Daigle and Pisharoti organized the forum to bring these issues to the forefront of public concerns in the St. John Valley communities and the UMFK campus.
This project takes root in a previous effort by Daigle and UMFK alumnus Jeremy Ray to have locally grown potatoes served at the University's dining hall. Both students were unhappy to find out that campus diners were eating potatoes from Idaho in spite of the university's location in Maine's potato county.
Daigle and Ray worked towards their goal with positive responses from UMFK dining services management and local farmers. The "Buy Local Foods" project was an expanded and modified version of Daigle and Ray's venture.

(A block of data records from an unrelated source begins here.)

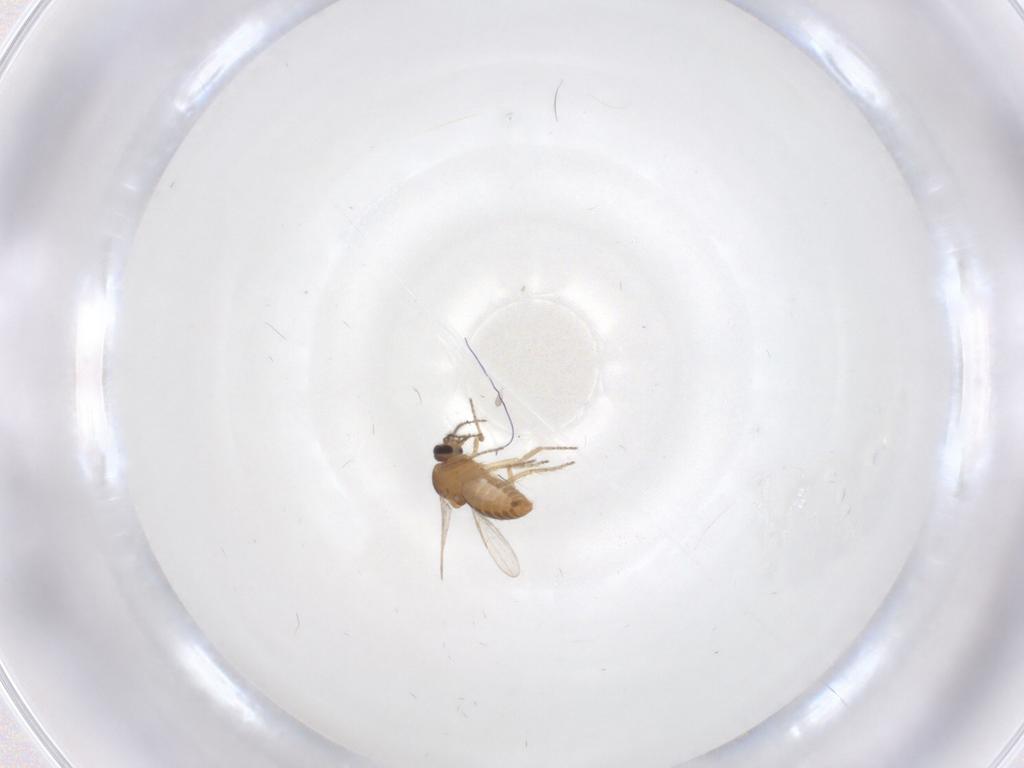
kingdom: Animalia
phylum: Arthropoda
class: Insecta
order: Diptera
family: Ceratopogonidae
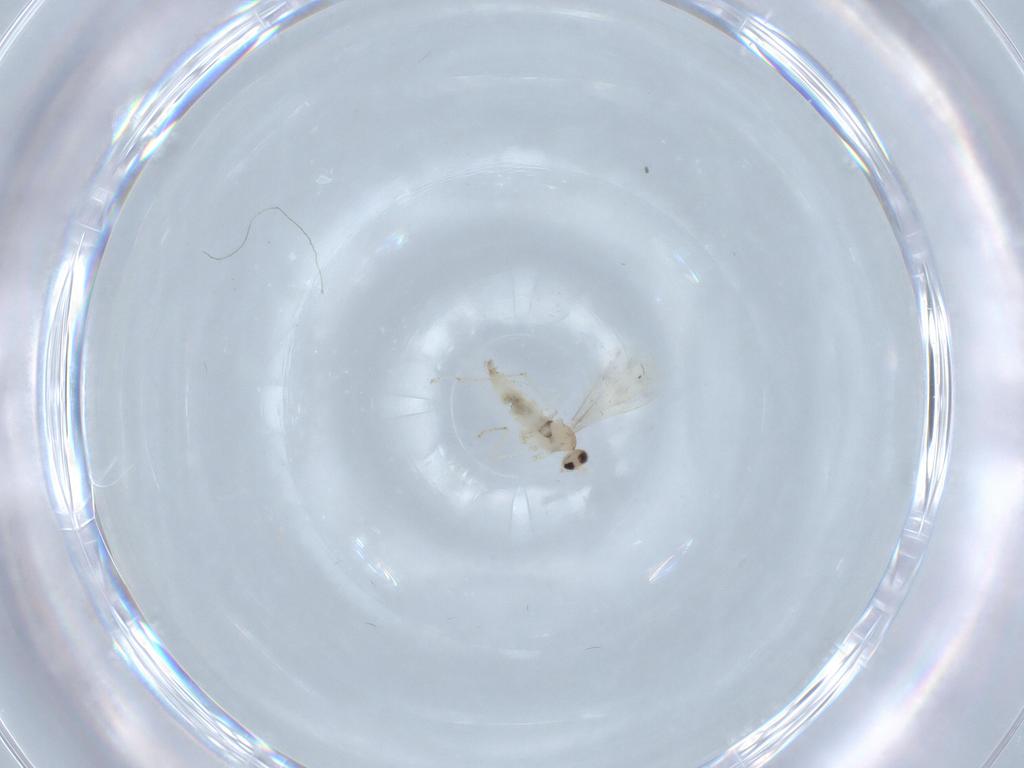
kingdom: Animalia
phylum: Arthropoda
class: Insecta
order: Diptera
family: Cecidomyiidae
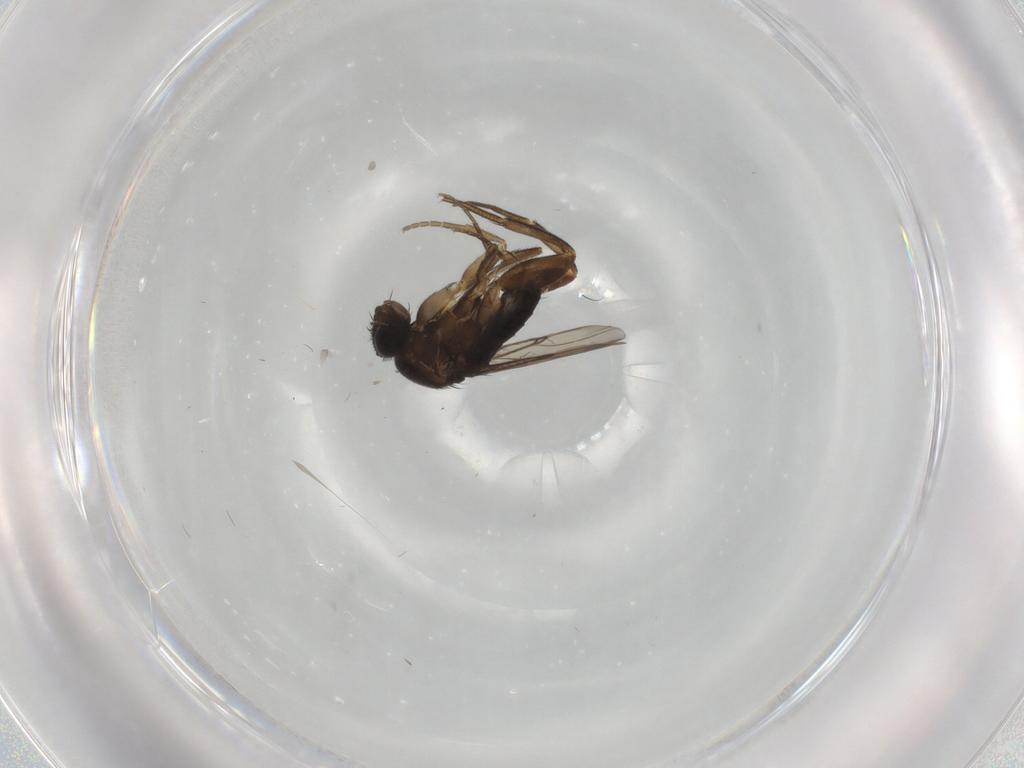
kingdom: Animalia
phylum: Arthropoda
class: Insecta
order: Diptera
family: Phoridae
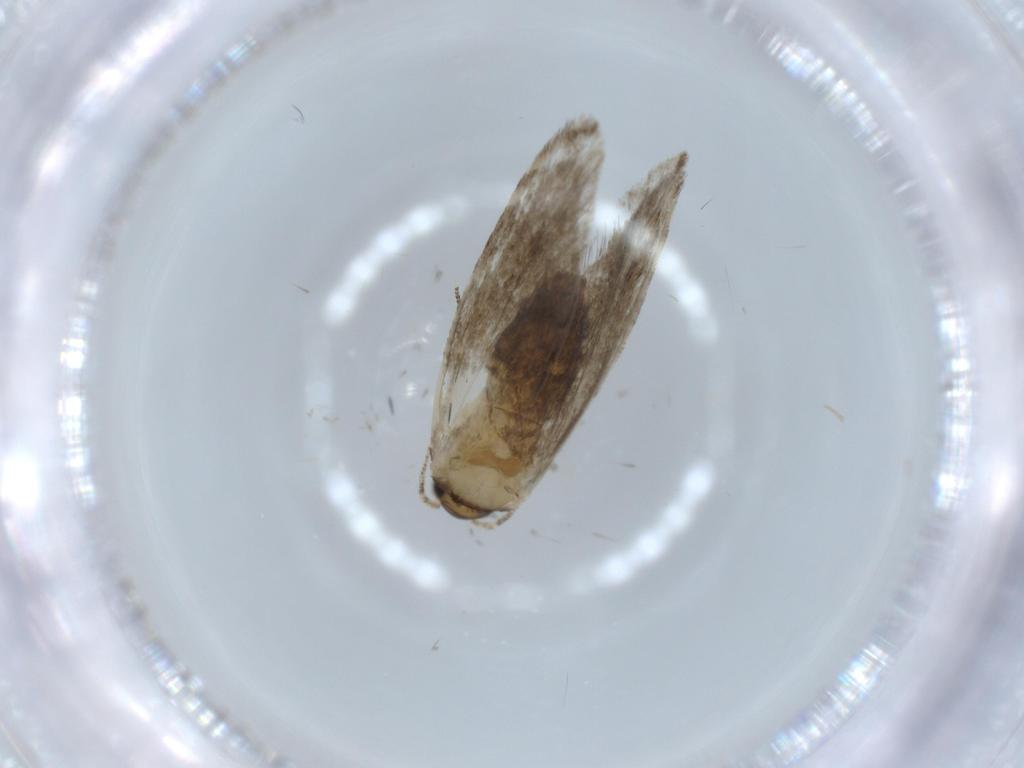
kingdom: Animalia
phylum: Arthropoda
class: Insecta
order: Lepidoptera
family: Tineidae
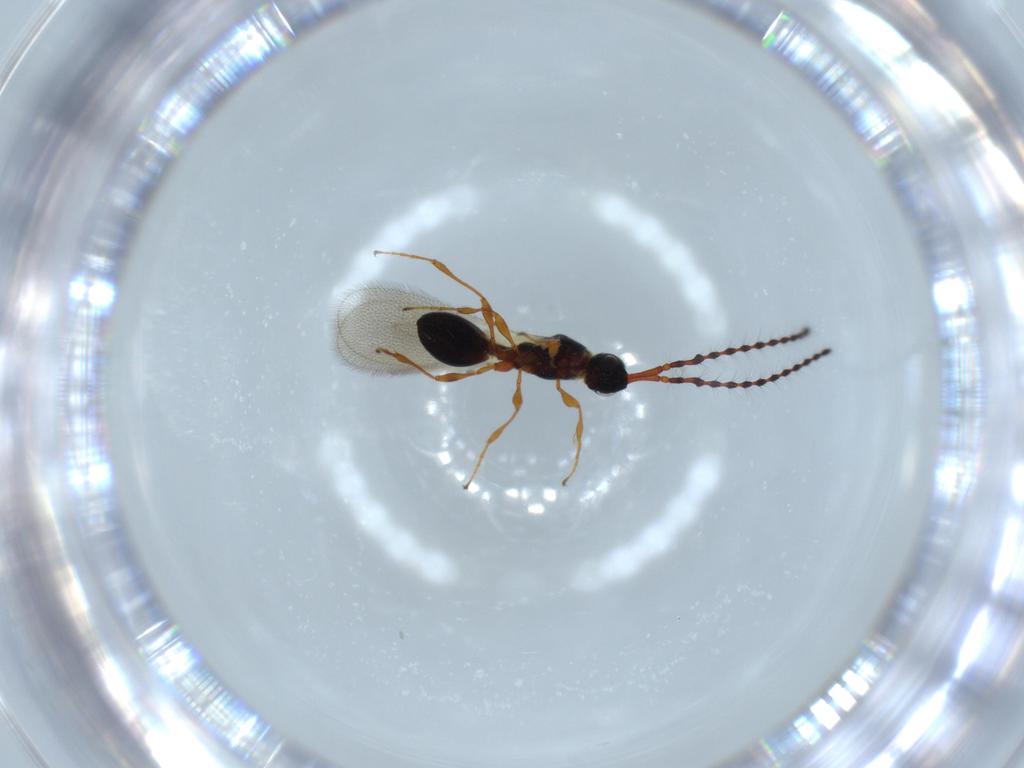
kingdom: Animalia
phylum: Arthropoda
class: Insecta
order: Hymenoptera
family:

"Along with the specific goal of having locally grown produce served in the campus dining hall by next fall, the project will also address the overall economic and environmental benefits of buying locally grown foods," said Pisharoti in her presentation.
UMFK President Richard Cost opened the forum. Speakers included university professors, local business persons, and state representatives.
Steve Selva, UMFK professor of biology and environmental studies and lichenologist, spoke about energy efficiency and waste production involved in long-distance food transport. Dave Hobbins, professor of forestry at UMFK, addressed the issue of bio-invasion by non-native species related to this transport.
A representative of the Maine Department of Agriculture, Deanne Hermon presented a summary of the state's "Get Real, Get Maine" initiative, essentially a buy local foods program also.
Aramark's on-campus dining services staff described that company's local produce program and its requirements.
Also on the program were Chuck and Lisa MacLeod, who were involved in the original student mission to get the campus to serve local potatoes. The MacLeods spoke about their small local farm, its limitations and opportunities.
Matt Roy of the Riverhouse Restaurant in Fort Kent talked about their business and their motivations for buying and serving local potatoes.